Defence ministers led the session, which usually happens once or twice a year, at NATO headquarters in Brussels.
It was staged as concerns deepen over President Vladimir Putin’s insistence that he will use any means necessary to defend Russian territory.
It comes against a backdrop of high tension as some NATO allies, led by the US, supply Ukraine with advanced weapons and munitions to defend itself against Russian aerial attacks.
NATO is keeping a wary eye on Russia’s movements, but has so far seen no change in its nuclear posture.
But additional uncertainty comes from the fact that Russia is also due to hold its own nuclear exercises soon.
“Russia will also be conducting its annual exercise, I think, the week after or just after the annual exercise,” Defence Secretary Ben Wallace told reporters. But “what we don’t want is to do things out of routine”.
“This is a routine exercise and it’s all about readiness,” Mr Wallace said, just as “NATO’s meeting is all about making sure we are ready for anything. I mean, that is the job of this alliance — to make sure that the 30 partners together are ready for what is thrown at us. And we have to continue to work at that”.
NATO’s exercise, dubbed “Steadfast Noon”, is held around the same time every year and runs for about one week. It involves fighter jets capable of carrying nuclear warheads, but does not involve any live bombs. Conventional jets, and surveillance and refuelling aircraft also routinely take part.
Fourteen member countries will be involved in the exercise, which was planned before Russia invaded Ukraine on February 24. The main part of the manoeuvres will be held more than 1,000km (625 miles) from Russia.
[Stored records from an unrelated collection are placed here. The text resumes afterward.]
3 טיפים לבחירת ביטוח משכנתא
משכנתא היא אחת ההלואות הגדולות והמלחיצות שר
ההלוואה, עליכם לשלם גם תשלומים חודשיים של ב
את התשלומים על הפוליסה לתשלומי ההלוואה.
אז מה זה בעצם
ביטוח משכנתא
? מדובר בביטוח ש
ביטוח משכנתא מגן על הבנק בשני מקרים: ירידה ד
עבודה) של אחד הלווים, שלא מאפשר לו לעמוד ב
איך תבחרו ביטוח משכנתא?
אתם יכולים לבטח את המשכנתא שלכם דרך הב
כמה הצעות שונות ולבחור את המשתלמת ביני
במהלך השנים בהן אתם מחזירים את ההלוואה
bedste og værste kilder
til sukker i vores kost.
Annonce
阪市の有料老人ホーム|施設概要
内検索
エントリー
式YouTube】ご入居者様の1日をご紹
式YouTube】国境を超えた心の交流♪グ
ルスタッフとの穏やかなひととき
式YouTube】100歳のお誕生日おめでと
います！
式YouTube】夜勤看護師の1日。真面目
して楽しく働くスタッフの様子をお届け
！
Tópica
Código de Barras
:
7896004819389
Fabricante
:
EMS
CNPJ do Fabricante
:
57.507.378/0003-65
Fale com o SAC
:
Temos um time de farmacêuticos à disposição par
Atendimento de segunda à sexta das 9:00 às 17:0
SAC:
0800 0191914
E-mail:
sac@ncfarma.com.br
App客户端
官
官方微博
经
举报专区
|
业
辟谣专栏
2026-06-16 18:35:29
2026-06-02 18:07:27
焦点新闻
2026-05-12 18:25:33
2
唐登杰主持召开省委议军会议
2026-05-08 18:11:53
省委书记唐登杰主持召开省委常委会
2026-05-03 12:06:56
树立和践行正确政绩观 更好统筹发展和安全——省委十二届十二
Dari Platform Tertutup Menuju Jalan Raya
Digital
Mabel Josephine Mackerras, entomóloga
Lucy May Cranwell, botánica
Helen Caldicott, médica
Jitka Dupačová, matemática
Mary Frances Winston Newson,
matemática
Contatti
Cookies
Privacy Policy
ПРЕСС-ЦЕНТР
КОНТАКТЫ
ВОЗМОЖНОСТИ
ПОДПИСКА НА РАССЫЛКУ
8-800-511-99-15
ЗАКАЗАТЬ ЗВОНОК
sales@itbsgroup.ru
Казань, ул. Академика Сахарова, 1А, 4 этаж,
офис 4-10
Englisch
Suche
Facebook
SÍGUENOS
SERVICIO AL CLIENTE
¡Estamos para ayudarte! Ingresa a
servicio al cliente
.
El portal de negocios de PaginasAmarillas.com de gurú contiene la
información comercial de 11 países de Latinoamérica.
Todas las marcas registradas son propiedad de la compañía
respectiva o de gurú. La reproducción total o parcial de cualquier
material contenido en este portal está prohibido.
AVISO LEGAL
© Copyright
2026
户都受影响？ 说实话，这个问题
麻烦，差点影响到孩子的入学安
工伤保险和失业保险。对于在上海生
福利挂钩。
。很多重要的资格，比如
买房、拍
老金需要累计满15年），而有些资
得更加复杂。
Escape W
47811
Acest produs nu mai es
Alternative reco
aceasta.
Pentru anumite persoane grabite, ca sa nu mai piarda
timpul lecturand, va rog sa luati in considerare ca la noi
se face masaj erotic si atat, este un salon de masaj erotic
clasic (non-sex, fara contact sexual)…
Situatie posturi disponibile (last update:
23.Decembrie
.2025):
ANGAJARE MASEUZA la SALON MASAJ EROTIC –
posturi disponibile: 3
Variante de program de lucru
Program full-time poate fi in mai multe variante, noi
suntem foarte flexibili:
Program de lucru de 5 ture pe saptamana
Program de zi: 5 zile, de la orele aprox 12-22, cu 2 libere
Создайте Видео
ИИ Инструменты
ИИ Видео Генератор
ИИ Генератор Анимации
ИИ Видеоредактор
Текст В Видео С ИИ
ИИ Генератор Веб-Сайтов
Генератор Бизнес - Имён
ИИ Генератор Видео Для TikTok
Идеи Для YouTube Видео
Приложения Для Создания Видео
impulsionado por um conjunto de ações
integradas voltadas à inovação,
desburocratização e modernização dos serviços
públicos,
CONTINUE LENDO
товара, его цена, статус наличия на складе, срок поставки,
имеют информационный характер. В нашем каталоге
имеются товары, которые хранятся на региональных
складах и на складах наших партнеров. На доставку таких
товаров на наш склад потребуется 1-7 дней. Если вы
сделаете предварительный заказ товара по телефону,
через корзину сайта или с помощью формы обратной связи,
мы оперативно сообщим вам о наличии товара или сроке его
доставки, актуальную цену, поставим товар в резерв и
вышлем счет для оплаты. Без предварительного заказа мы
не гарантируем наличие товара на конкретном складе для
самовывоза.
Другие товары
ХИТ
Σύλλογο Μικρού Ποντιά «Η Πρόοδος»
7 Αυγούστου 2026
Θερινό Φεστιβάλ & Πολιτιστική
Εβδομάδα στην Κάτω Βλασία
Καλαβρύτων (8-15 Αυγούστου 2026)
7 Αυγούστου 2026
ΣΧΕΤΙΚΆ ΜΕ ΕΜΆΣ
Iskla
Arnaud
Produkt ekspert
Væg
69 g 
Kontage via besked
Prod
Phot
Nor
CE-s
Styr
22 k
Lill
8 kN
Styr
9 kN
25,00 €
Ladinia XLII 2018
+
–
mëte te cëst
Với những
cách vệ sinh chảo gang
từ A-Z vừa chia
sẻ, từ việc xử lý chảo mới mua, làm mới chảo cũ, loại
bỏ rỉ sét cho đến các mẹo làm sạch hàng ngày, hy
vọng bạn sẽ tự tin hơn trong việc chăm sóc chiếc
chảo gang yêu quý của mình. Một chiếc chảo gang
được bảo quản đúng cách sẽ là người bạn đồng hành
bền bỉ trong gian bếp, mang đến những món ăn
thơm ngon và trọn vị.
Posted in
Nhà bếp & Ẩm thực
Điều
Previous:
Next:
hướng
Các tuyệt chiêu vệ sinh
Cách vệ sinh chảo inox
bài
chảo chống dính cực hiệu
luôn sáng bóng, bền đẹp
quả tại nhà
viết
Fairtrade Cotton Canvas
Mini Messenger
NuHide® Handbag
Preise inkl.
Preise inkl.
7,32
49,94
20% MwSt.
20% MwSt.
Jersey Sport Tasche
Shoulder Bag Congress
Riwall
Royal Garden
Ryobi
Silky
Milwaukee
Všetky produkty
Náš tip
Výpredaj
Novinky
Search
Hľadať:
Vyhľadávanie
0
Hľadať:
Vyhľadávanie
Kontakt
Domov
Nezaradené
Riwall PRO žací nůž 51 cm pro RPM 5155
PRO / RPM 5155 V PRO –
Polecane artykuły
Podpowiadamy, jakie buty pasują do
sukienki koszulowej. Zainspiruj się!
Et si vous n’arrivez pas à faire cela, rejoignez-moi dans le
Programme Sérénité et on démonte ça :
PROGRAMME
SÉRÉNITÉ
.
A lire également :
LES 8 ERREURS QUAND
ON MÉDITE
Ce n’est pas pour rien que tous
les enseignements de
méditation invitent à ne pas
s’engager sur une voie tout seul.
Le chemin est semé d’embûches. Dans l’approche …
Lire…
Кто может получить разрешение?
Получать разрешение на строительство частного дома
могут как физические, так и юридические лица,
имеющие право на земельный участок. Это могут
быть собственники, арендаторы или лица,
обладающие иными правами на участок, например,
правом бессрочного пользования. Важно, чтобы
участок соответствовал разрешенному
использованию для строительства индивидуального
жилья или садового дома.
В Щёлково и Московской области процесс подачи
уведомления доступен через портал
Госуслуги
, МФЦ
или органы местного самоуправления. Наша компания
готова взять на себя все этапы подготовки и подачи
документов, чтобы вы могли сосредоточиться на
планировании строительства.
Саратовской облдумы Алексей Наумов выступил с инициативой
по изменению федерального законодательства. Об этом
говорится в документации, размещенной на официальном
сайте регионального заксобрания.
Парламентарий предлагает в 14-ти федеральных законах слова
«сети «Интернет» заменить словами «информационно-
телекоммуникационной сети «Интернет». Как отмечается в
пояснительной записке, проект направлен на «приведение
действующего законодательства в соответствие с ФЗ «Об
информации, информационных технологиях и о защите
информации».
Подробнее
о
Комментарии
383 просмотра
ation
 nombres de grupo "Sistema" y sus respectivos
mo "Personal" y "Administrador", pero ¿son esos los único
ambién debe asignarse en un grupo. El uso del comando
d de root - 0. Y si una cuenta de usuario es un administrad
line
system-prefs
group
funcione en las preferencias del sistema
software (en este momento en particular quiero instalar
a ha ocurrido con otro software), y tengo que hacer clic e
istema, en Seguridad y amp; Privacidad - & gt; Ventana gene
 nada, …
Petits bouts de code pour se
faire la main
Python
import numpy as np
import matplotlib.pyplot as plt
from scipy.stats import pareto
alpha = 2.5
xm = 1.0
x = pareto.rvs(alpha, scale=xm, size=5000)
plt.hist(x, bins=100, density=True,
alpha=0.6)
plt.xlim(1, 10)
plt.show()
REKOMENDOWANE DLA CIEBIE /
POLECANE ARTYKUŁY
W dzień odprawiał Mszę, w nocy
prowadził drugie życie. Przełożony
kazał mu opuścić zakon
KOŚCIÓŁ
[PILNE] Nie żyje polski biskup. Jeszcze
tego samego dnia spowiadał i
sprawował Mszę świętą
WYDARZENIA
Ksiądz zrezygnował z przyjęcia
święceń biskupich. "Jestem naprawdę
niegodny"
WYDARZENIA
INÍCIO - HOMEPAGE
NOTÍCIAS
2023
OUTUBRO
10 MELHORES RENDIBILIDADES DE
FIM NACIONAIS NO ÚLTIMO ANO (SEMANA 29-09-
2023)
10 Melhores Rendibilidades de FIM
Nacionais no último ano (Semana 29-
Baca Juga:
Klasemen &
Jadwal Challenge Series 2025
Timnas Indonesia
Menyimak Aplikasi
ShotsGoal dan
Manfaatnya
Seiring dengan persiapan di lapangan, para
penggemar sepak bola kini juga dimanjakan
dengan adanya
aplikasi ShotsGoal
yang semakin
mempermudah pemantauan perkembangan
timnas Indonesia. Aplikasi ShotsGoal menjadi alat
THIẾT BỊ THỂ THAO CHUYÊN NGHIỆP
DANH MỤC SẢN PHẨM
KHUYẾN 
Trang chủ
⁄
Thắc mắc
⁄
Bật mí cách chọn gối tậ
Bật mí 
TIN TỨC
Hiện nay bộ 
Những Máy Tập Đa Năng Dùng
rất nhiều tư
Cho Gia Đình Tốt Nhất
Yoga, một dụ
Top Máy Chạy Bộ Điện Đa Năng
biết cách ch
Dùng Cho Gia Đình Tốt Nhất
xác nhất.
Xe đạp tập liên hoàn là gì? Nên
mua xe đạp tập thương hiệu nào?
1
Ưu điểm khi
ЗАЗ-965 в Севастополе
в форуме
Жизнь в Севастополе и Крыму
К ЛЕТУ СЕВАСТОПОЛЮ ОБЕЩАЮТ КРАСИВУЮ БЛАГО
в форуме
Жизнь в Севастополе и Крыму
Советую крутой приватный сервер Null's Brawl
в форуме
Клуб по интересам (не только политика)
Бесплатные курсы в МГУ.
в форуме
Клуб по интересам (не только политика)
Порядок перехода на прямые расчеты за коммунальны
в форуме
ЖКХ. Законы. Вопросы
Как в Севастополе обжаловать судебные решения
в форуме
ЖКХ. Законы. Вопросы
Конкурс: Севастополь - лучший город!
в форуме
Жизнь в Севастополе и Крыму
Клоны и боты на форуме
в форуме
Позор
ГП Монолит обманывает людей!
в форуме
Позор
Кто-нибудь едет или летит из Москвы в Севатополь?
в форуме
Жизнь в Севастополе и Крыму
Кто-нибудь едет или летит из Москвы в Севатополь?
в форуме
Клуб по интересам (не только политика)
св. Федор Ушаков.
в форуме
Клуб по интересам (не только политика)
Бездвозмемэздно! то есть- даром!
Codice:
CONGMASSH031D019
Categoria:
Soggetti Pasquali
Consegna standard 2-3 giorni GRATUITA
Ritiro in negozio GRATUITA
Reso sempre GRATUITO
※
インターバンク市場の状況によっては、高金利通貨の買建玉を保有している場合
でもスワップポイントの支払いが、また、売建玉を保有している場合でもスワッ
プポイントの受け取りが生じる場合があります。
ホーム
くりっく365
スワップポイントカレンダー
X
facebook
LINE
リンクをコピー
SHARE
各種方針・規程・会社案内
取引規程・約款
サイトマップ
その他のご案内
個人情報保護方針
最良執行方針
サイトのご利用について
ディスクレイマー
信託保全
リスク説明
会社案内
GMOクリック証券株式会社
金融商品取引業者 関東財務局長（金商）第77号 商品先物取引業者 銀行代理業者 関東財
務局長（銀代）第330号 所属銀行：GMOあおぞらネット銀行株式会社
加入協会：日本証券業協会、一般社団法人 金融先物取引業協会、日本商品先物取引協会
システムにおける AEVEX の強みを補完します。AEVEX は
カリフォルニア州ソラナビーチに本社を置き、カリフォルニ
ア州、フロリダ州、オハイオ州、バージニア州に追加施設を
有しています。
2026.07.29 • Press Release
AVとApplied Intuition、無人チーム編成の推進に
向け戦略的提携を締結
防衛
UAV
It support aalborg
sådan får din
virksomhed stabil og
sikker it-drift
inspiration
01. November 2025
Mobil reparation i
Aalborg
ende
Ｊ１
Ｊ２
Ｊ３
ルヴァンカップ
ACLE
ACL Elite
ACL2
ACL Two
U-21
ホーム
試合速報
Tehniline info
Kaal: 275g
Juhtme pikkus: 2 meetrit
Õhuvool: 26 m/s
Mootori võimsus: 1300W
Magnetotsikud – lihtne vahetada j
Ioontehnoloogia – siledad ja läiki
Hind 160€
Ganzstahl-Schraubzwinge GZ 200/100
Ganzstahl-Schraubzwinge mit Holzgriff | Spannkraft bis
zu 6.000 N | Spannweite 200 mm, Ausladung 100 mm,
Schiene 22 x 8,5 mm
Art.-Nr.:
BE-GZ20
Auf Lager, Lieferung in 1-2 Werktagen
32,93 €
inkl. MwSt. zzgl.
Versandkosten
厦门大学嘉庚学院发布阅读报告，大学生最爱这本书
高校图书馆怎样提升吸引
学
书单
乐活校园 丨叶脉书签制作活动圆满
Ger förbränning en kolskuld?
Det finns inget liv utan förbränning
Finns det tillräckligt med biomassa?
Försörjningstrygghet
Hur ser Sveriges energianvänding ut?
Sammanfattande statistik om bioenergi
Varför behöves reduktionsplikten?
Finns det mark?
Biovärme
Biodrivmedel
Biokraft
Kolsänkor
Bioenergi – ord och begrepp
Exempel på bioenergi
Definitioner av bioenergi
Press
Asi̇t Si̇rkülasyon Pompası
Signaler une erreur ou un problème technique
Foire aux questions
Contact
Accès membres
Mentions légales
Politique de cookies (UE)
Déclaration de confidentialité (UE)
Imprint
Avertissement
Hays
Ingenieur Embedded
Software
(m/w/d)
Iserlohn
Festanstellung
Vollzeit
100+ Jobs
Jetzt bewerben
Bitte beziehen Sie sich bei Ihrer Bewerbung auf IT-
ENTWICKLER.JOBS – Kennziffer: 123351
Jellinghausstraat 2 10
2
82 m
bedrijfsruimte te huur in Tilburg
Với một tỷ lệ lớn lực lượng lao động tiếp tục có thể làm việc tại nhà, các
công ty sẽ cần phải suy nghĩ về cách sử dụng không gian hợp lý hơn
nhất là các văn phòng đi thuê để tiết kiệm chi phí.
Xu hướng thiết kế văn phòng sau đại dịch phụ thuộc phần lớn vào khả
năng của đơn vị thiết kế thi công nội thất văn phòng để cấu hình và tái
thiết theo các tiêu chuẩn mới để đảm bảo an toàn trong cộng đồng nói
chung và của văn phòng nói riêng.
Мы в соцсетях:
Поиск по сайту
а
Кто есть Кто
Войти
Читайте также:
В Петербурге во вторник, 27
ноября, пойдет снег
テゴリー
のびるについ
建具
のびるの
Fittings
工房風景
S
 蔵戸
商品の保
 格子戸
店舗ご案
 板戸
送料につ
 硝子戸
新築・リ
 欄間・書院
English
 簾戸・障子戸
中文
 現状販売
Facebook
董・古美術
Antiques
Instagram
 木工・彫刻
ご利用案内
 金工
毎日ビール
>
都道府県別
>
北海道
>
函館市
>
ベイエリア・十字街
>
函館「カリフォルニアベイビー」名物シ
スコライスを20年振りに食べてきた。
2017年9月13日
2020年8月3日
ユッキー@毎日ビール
NATO does not possess any weapons with nuclear weapons nominally linked to the alliance controlled by the US, the UK and France. France insists on maintaining its nuclear independence and does not take part in the meetings.
Earlier this week, NATO secretary-general Jens Stoltenberg warned that it “would be absolutely the wrong signal to send” if the world’s biggest security organisation were to cancel the manoeuvres.
“NATO’s firm, predictable behaviour, our military strength, is the best way to prevent escalation,” Mr Stoltenberg said.
“If we now created the grounds for any misunderstandings, miscalculations in Moscow about our willingness to protect and defend all allies, we would increase the risk of escalation.”
With the Russian army retreating under the blows of Ukrainian forces armed with Western weapons, Mr Putin raised the stakes by annexing four Ukrainian regions and declaring a partial mobilisation of up to 300,000 reservists to buttress the crumbling front line.
As his war plans have gone awry, Mr Putin has repeatedly signalled that he could resort to nuclear weapons to protect the Russian gains. The threat is also aimed at deterring NATO nations from sending more sophisticated weapons to Ukraine.
Mr Stoltenberg described Mr Putin’s spiralling nuclear rhetoric as “dangerous and reckless”, and underlined that the allies “have also conveyed clearly to Russia that it will have severe consequences if they use nuclear weapons in any way.”